Ум Сат был одержим одной идеей – запретить всякие знания о глубинах вещества, дабы спасти грядущую цивилизацию Мара от участи Фаэны. Он так и не понял до конца дней, что единственно важным являются не сами знания, а то, в чьих руках они находятся и в чью пользу работают.
Молодые фаэты, однако, понимали это и потому прежде всего старались построить свою общину на принципах Справедливости, которые могли бы лечь в основу будущего общества.
Тони Фаэ стал любимым поэтом маленькой колонии. В числе его произведений была и печальная повесть о судьбе оставленных им на Земе друзей. Конечно, она была создана лишь его воображением.
Гор Зем самоотверженно защищал семью Аве и Мады от фаэтообразных. Но однажды его не стало. Это совпало с переселением мохнатых зверей в другую область, откуда, впрочем, они могли в любое время вернуться, чтобы уничтожить одинокую семью пришельцев.
Жизнь Мады и Аве на щедрой планете, где не требовалось скрываться в глубинных убежищах с искусственным воздухом и с помощью машин возделывать почву, все же была нелегка.
Как и предсказывал в свое время бедняга Гор Зем, фаэты на Земе опустились до уровня дикарей.
Аве вынужден был добывать пропитание на всю семью с помощью лука, стрел и копий. Подросшие сыновья стали помогать ему.
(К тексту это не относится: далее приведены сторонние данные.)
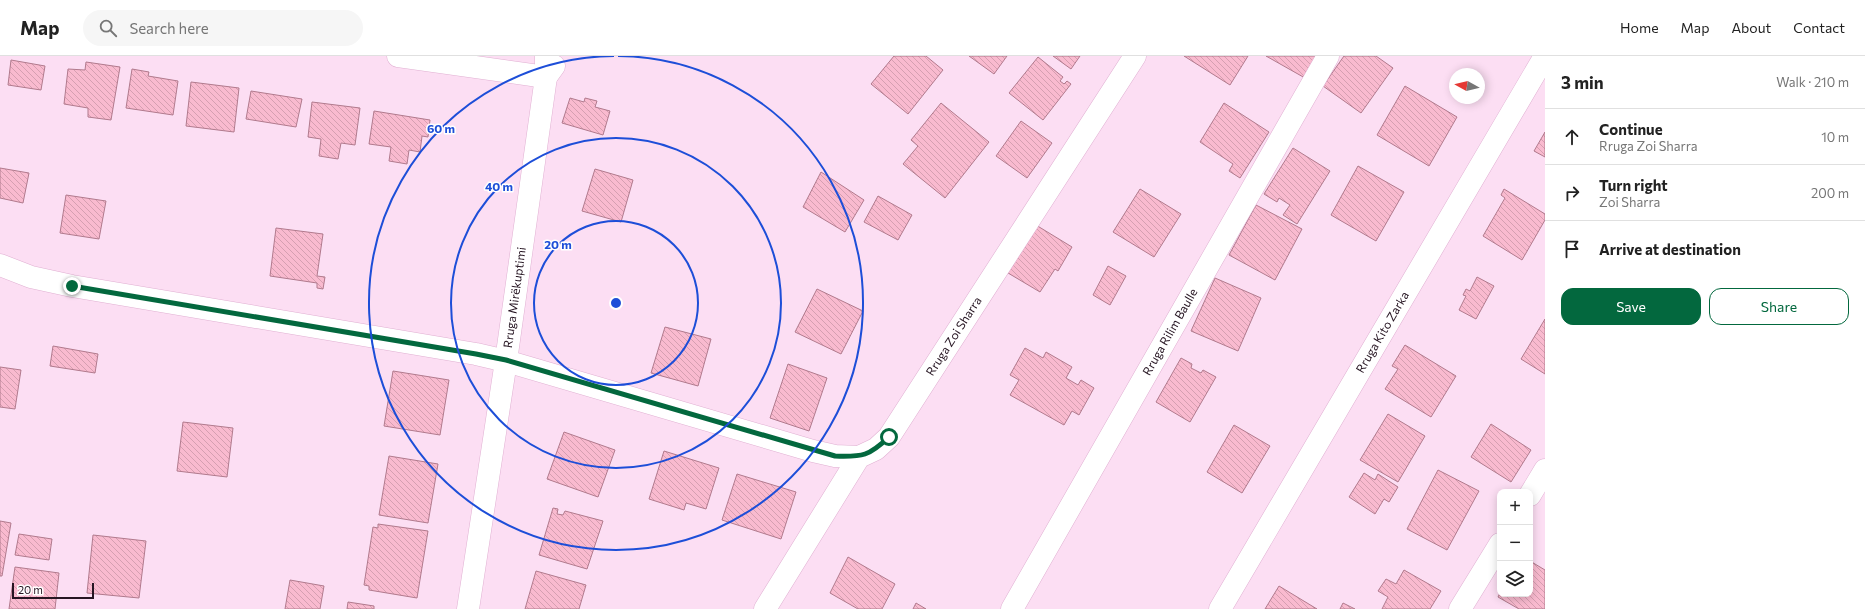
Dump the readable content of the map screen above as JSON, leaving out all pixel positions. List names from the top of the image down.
{
  "streets": {
    "street": [
      "Rruga Mirëkuptimi",
      "Rruga Rilim Baulle",
      "Rruga Kito Zarka",
      "Rruga Zoi Sharra"
    ]
  },
  "scale_bar": "20 m",
  "north": "left",
  "page": {
    "header": "Map",
    "search": "Search here",
    "nav": [
      "Home",
      "Map",
      "About",
      "Contact"
    ],
    "heading": ["3 min", "Walk · 210 m"],
    "list": [
      ["Continue", "Rruga Zoi Sharra", "10 m"],
      ["Turn right", "Zoi Sharra", "200 m"],
      "Arrive at destination"
    ],
    "buttons": ["Save", "Share"],
    "map_buttons": ["+", "−"],
    "scale": "20 m"
  },
  "rings": ["60 m", "40 m", "20 m"]
}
Мада готовила пищу на всю разросшуюся семью. Вместе с младшими дочерьми выделывала шкуры, чтобы сшить с помощью сухожилий примитивную одежду и обувь для детей, себе и Аве. Нужно было собирать лекарственные травы, в которых Мада уже знала толк не только потому, что была когда-то сестрой здоровья. Она выхаживала каждого члена своей большой семьи. У нее не оставалось времени помогать Аве в охоте.
После трудового дня в сгустившейся темноте, поддерживая огонь в очаге и растирая каменным пестиком в каменной ступке собранные за день зерна, Мада рассказывала детям сказки.
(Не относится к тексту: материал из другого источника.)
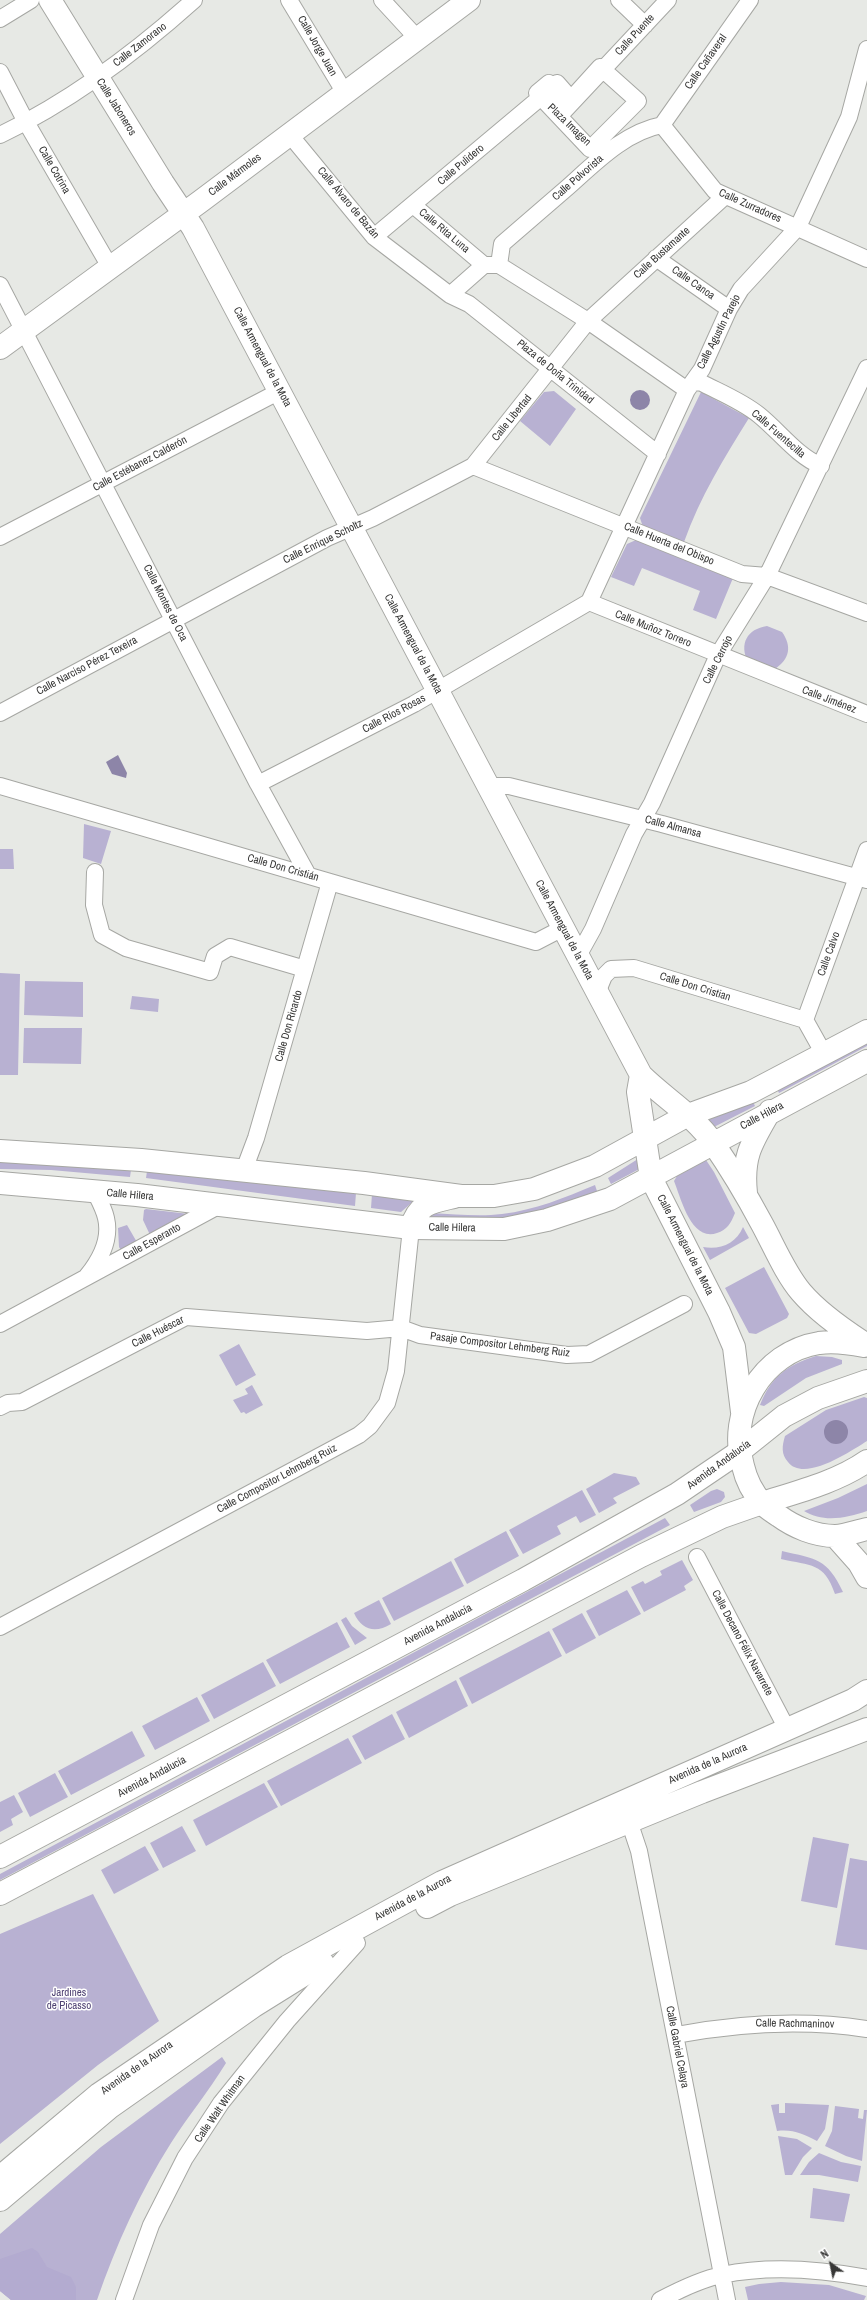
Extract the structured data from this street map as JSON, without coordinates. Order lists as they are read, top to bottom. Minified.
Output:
{"streets":{"main road":["Calle Jaboneros","Calle Mármoles","Calle Armengual de la Mota","Calle Hilera","Avenida Andalucía","Avenida de la Aurora"],"street":["Calle Puente","Calle Zamorano","Calle Jorge Juan","Calle Cañaveral","Plaza Imagen","Calle Pulidero","Calle Cotrina","Calle Polvorista","Calle Álvaro de Bazán","Calle Zurradores","Calle Rita Luna","Calle Bustamante","Calle Canoa","Calle Agustín Parejo","Plaza de Doña Trinidad","Calle Libertad","Calle Fuentecilla","Calle Estébanez Calderón","Calle Enrique Scholtz","Calle Huerta del Obispo","Calle Montes de Oca","Calle Muñoz Torrero","Calle Cerrojo","Calle Narciso Pérez Texeira","Calle Jiménez","Calle Ríos Rosas","Calle Almansa","Calle Don Cristián","Calle Calvo","Calle Don Cristian","Calle Don Ricardo","Calle Esperanto","Calle Huéscar","Pasaje Compositor Lehmberg Ruiz","Calle Compositor Lehmberg Ruiz","Calle Decano Félix Navarrete","Calle Rachmaninov","Calle Gabriel Celaya","Calle Walt Whitman"]},"crossings":[["Calle Puente","Plaza Imagen"],["Calle Puente","Calle Pulidero"],["Calle Zamorano","Calle Jaboneros"],["Calle Zamorano","Calle Cotrina"],["Calle Jorge Juan","Calle Mármoles"],["Calle Cañaveral","Calle Polvorista"],["Calle Cañaveral","Calle Zurradores"],["Calle Jaboneros","Calle Mármoles"],["Calle Jaboneros","Calle Armengual de la Mota"],["Plaza Imagen","Calle Pulidero"],["Calle Pulidero","Calle Álvaro de Bazán"],["Calle Pulidero","Calle Rita Luna"],["Calle Cotrina","Calle Mármoles"],["Calle Mármoles","Calle Álvaro de Bazán"],["Calle Mármoles","Calle Armengual de la Mota"],["Calle Mármoles","Calle Montes de Oca"],["Calle Polvorista","Calle Zurradores"],["Calle Polvorista","Calle Rita Luna"],["Calle Álvaro de Bazán","Plaza de Doña Trinidad"],["Calle Zurradores","Calle Bustamante"],["Calle Zurradores","Calle Agustín Parejo"],["Calle Rita Luna","Calle Bustamante"],["Calle Rita Luna","Calle Agustín Parejo"],["Calle Rita Luna","Calle Fuentecilla"],["Calle Bustamante","Calle Canoa"],["Calle Bustamante","Plaza de Doña Trinidad"],["Calle Bustamante","Calle Libertad"],["Calle Canoa","Calle Agustín Parejo"],["Calle Agustín Parejo","Plaza de Doña Trinidad"],["Calle Agustín Parejo","Calle Fuentecilla"],["Calle Agustín Parejo","Calle Huerta del Obispo"],["Calle Agustín Parejo","Calle Muñoz Torrero"],["Calle Agustín Parejo","Calle Ríos Rosas"],["Calle Armengual de la Mota","Calle Estébanez Calderón"],["Calle Armengual de la Mota","Calle Enrique Scholtz"],["Calle Armengual de la Mota","Calle Cerrojo"],["Calle Armengual de la Mota","Calle Ríos Rosas"],["Calle Armengual de la Mota","Calle Almansa"],["Calle Armengual de la Mota","Calle Don Cristián"],["Calle Armengual de la Mota","Calle Don Cristian"],["Calle Armengual de la Mota","Calle Hilera"],["Plaza de Doña Trinidad","Calle Libertad"],["Calle Libertad","Calle Enrique Scholtz"],["Calle Libertad","Calle Huerta del Obispo"],["Calle Fuentecilla","Calle Cerrojo"],["Calle Estébanez Calderón","Calle Montes de Oca"],["Calle Enrique Scholtz","Calle Huerta del Obispo"],["Calle Enrique Scholtz","Calle Montes de Oca"],["Calle Enrique Scholtz","Calle Narciso Pérez Texeira"],["Calle Huerta del Obispo","Calle Cerrojo"],["Calle Montes de Oca","Calle Narciso Pérez Texeira"],["Calle Montes de Oca","Calle Ríos Rosas"],["Calle Montes de Oca","Calle Don Cristián"],["Calle Muñoz Torrero","Calle Cerrojo"],["Calle Muñoz Torrero","Calle Jiménez"],["Calle Muñoz Torrero","Calle Ríos Rosas"],["Calle Cerrojo","Calle Almansa"],["Calle Almansa","Calle Calvo"],["Calle Don Cristián","Calle Don Ricardo"],["Calle Calvo","Calle Don Cristian"],["Calle Hilera","Calle Esperanto"],["Calle Hilera","Calle Compositor Lehmberg Ruiz"],["Calle Huéscar","Pasaje Compositor Lehmberg Ruiz"],["Calle Huéscar","Calle Compositor Lehmberg Ruiz"],["Pasaje Compositor Lehmberg Ruiz","Calle Compositor Lehmberg Ruiz"],["Calle Decano Félix Navarrete","Avenida de la Aurora"],["Avenida de la Aurora","Calle Gabriel Celaya"],["Avenida de la Aurora","Calle Walt Whitman"],["Calle Rachmaninov","Calle Gabriel Celaya"]],"parks":["Jardines de Picasso"],"north":"top left"}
Она ничего не выдумывала, она просто вспоминала свою жизнь на Фаэне. Но для маленьких земян, живших в дремучем лесу, рассказы о домах, достающих облака, или о самодвижущихся комнатах, взлетающих даже в воздух, как птицы, и даже об управляемой звезде, на которой отец и мать спустились на Зему, звучали удивительной, несбыточной и невозможной сказкой.
Эти сказки о невозвратном прошлом слушал сквозь дремоту и свалившийся от усталости Аве Map.
Он слушал и не мог понять, снятся ли ему фантастические сны или он вспоминает под влияние хоть и седой уже, но все еще прекрасной Мады действительные, виденные им когда-то картины.
И под мерный рокот бесконечно любимого голоса первый фаэт на Земе, ероша поседевшую бороду, задумывался о том, что ждет его детей и внуков.
Он знал, что им не выдержать борьбы с фаэтообразными, если они вернутся. А они вернутся, конечно, непременно.
И Аве решил запечатлеть историю своей семьи и трагедию былой родины на скале в горах, куда ходил охотиться.
Каждый день там появлялась новая строчка, где в письменах оживали грозные дни Фаэны и нелегкие дни на Земе.
Но кто и когда прочтет эти записи?
Дети Тони Фаэ добивались, что было дальше. Но Тони Фаэ ничего больше не написал.